Schwerhörige sind anders als Gehörlose. Eine Binsenweisheit, sicher! Bei Gehörlosen sind die Verhältnisse klar: Sie hören nichts, oder so gut wie nichts. Schwerhörige dagegen hören etwas, wieviel auch immer, und fühlen sich daher mehr zu den Hörenden hingezogen. Bei denen sind sie kommunikativ aber auch oft ausgeschlossen oder Randfiguren. Sie gehören also weder zu den Gehörlosen noch zu den Hörenden. Ein Leben zwischen den Welten, gewissermaßen im Niemandsland, oder um Tucholsky zu zitieren: "Hier ein Stuhl und da ein Stuhl, und wir immer dazwischen."

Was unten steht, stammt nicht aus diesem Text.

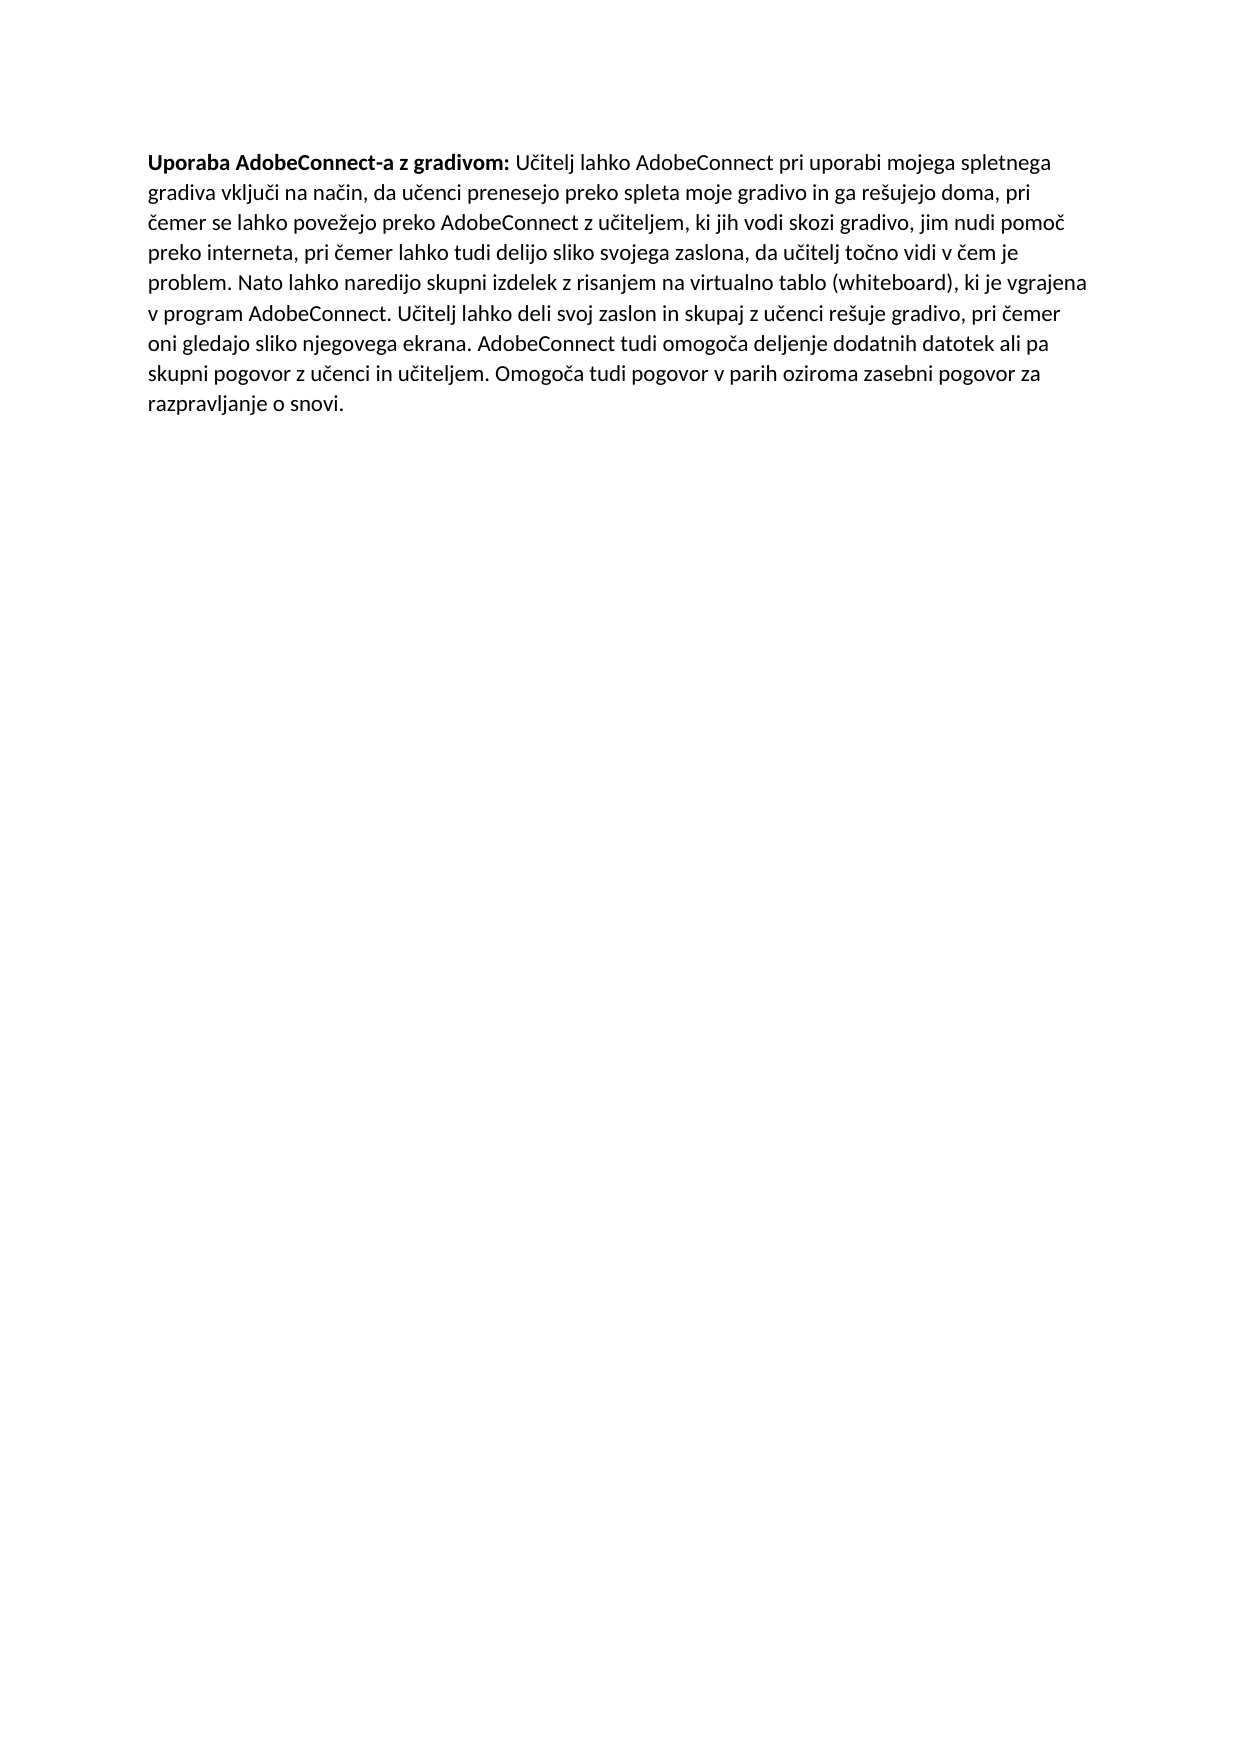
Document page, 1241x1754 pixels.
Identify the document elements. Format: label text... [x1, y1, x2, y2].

text Uporaba AdobeConnect-a z gradivom: Učitelj lahko AdobeConnect pri uporabi mojega spletnega gradiva vključi na način, da učenci prenesejo preko spleta moje gradivo in ga rešujejo doma, pri čemer se lahko povežejo preko AdobeConnect z učiteljem, ki jih vodi skozi gradivo, jim nudi pomoč preko interneta, pri čemer lahko tudi delijo sliko svojega zaslona, da učitelj točno vidi v čem je problem. Nato lahko naredijo skupni izdelek z risanjem na virtualno tablo (whiteboard), ki je vgrajena v program AdobeConnect. Učitelj lahko deli svoj zaslon in skupaj z učenci rešuje gradivo, pri čemer oni gledajo sliko njegovega ekrana. AdobeConnect tudi omogoča deljenje dodatnih datotek ali pa skupni pogovor z učenci in učiteljem. Omogoča tudi pogovor v parih oziroma zasebni pogovor za razpravljanje o snovi. [148, 148, 1093, 417]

Kann man von einem schwerhörigen Psychologen verlangen, anders zu sein? Auch wenn er als oberstes Ziel für seine Arbeit den "bewussteren Umgang mit der eigenen Hörschädigung" propagiert? Ein schwerhöriger Psychologe ist auch nur ein Mensch - und zwar ein SCHWERHÖRIGER! Was Deaf-Power-Aktivisten befremdlich erscheint, nämlich die Trauerarbeit, gehört bei einem Schwerhörigen - auch wenn er Psychologe ist - dazu. Schwerhörige empfinden den Hörverlust eben als Verlust. Und ein Verlust verursacht Trauer.

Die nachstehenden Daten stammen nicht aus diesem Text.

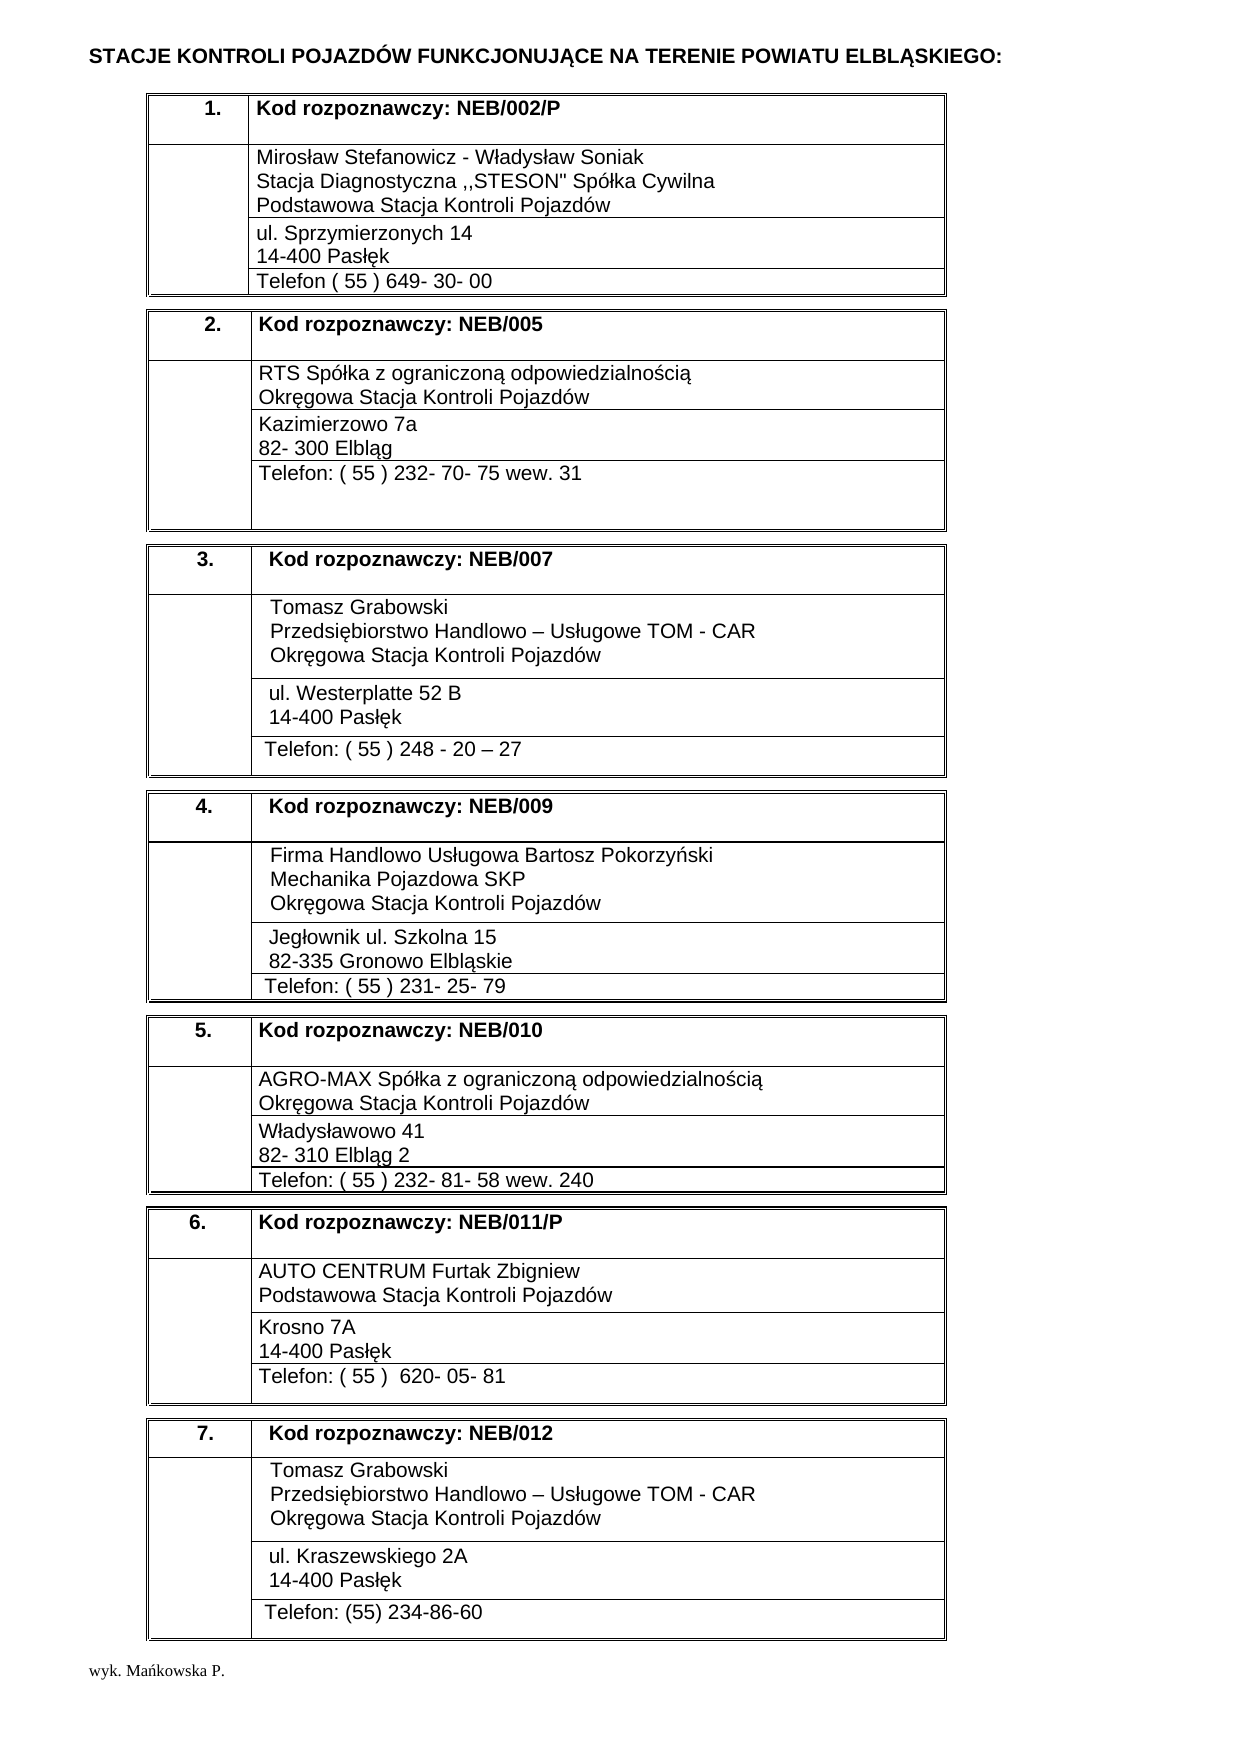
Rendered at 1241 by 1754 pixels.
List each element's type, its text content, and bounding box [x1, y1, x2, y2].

table_header Kod rozpoznawczy: NEB/007 [252, 547, 944, 594]
text wyk. Mańkowska P. [89, 1661, 1093, 1680]
table_header Kod rozpoznawczy: NEB/011/P [252, 1210, 944, 1257]
table_header Kod rozpoznawczy: NEB/012 [252, 1421, 944, 1457]
table_cell Telefon: ( 55 ) 232- 70- 75 wew. 31 [252, 461, 944, 528]
table_header 5. [149, 1018, 251, 1066]
table_cell Tomasz Grabowski Przedsiębiorstwo Handlowo – Usługowe TOM - CAR Okręgowa Stacja Kontroli Pojazdów [252, 595, 944, 678]
table_cell Kazimierzowo 7a 82- 300 Elbląg [252, 410, 944, 460]
table_cell Telefon: ( 55 ) 248 - 20 – 27 [252, 737, 944, 775]
text STACJE KONTROLI POJAZDÓW FUNKCJONUJĄCE NA TERENIE POWIATU ELBLĄSKIEGO: [89, 44, 1093, 68]
table_cell Telefon ( 55 ) 649- 30- 00 [249, 269, 944, 294]
table_cell [149, 145, 248, 294]
table_cell Mirosław Stefanowicz - Władysław Soniak Stacja Diagnostyczna ,,STESON" Spółka Cywilna Podstawowa Stacja Kontroli Pojazdów [249, 145, 944, 217]
table_cell Władysławowo 41 82- 310 Elbląg 2 [252, 1116, 944, 1166]
table_cell Telefon: ( 55 ) 231- 25- 79 [252, 974, 944, 999]
table_cell AUTO CENTRUM Furtak Zbigniew Podstawowa Stacja Kontroli Pojazdów [252, 1259, 944, 1312]
table_cell ul. Sprzymierzonych 14 14-400 Pasłęk [249, 218, 944, 268]
table_header 6. [149, 1210, 251, 1257]
table_cell [149, 1067, 251, 1191]
table_header [149, 96, 248, 143]
table_cell AGRO-MAX Spółka z ograniczoną odpowiedzialnością Okręgowa Stacja Kontroli Pojazdów [252, 1067, 944, 1115]
table_cell [149, 1458, 251, 1638]
table_cell [149, 843, 251, 999]
table_cell [149, 1259, 251, 1403]
table_header Kod rozpoznawczy: NEB/005 [252, 312, 944, 360]
table_cell Telefon: ( 55 ) 620- 05- 81 [252, 1364, 944, 1403]
table_cell [149, 361, 251, 528]
table_cell Jegłownik ul. Szkolna 15 82-335 Gronowo Elbląskie [252, 923, 944, 973]
table_cell [149, 595, 251, 775]
table_header 4. [149, 794, 251, 841]
table_cell Firma Handlowo Usługowa Bartosz Pokorzyński Mechanika Pojazdowa SKP Okręgowa Stacja Kontroli Pojazdów [252, 843, 944, 922]
table_header 7. [149, 1421, 251, 1457]
table_cell ul. Kraszewskiego 2A 14-400 Pasłęk [252, 1542, 944, 1599]
table_cell RTS Spółka z ograniczoną odpowiedzialnością Okręgowa Stacja Kontroli Pojazdów [252, 361, 944, 409]
table_cell Telefon: (55) 234-86-60 [252, 1600, 944, 1638]
table_header Kod rozpoznawczy: NEB/002/P [249, 96, 944, 143]
table_cell ul. Westerplatte 52 B 14-400 Pasłęk [252, 679, 944, 736]
table_header Kod rozpoznawczy: NEB/009 [252, 794, 944, 841]
table_header [149, 312, 251, 360]
table_header 3. [149, 547, 251, 594]
table_header Kod rozpoznawczy: NEB/010 [252, 1018, 944, 1066]
table_cell Tomasz Grabowski Przedsiębiorstwo Handlowo – Usługowe TOM - CAR Okręgowa Stacja Kontroli Pojazdów [252, 1458, 944, 1541]
table_cell Krosno 7A 14-400 Pasłęk [252, 1313, 944, 1363]
table_cell Telefon: ( 55 ) 232- 81- 58 wew. 240 [252, 1168, 944, 1191]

Insofern ist Oliver Rien für Schwerhörige ein durchaus glaubwürdiges Rollenvorbild. Er ist Betroffener, nicht nur in Bezug auf die Schwerhörigkeit, sondern auch in Bezug auf die psychosoziale Situation. Seine Arbeit mit hörgeschädigten Jugendlichen ist zweifellos sehr sinnvoll, wichtig und auch erfolgreich. Das Buch, das er dazu geschrieben hat, ist allerdings nicht so ganz einfach zu lesen. Man wünschte sich, die wesentlichen Aussagen wären klarer, strukturierter und in kompakter Form dargestellt. Für die Zielgruppen der Ambulanzlehrer und Eltern gibt es wertvolle Anregungen, neben der Trauerarbeit vor allem den Einsatz von TZI, des "Inneren Teams" und von "Meine vielen Gesichter". Von vorn bis hinten durchlesen ist aber recht mühsam bei diesem Buch. Man muss sich die Informationen schon "herauspicken" und ansonsten diagonal lesen.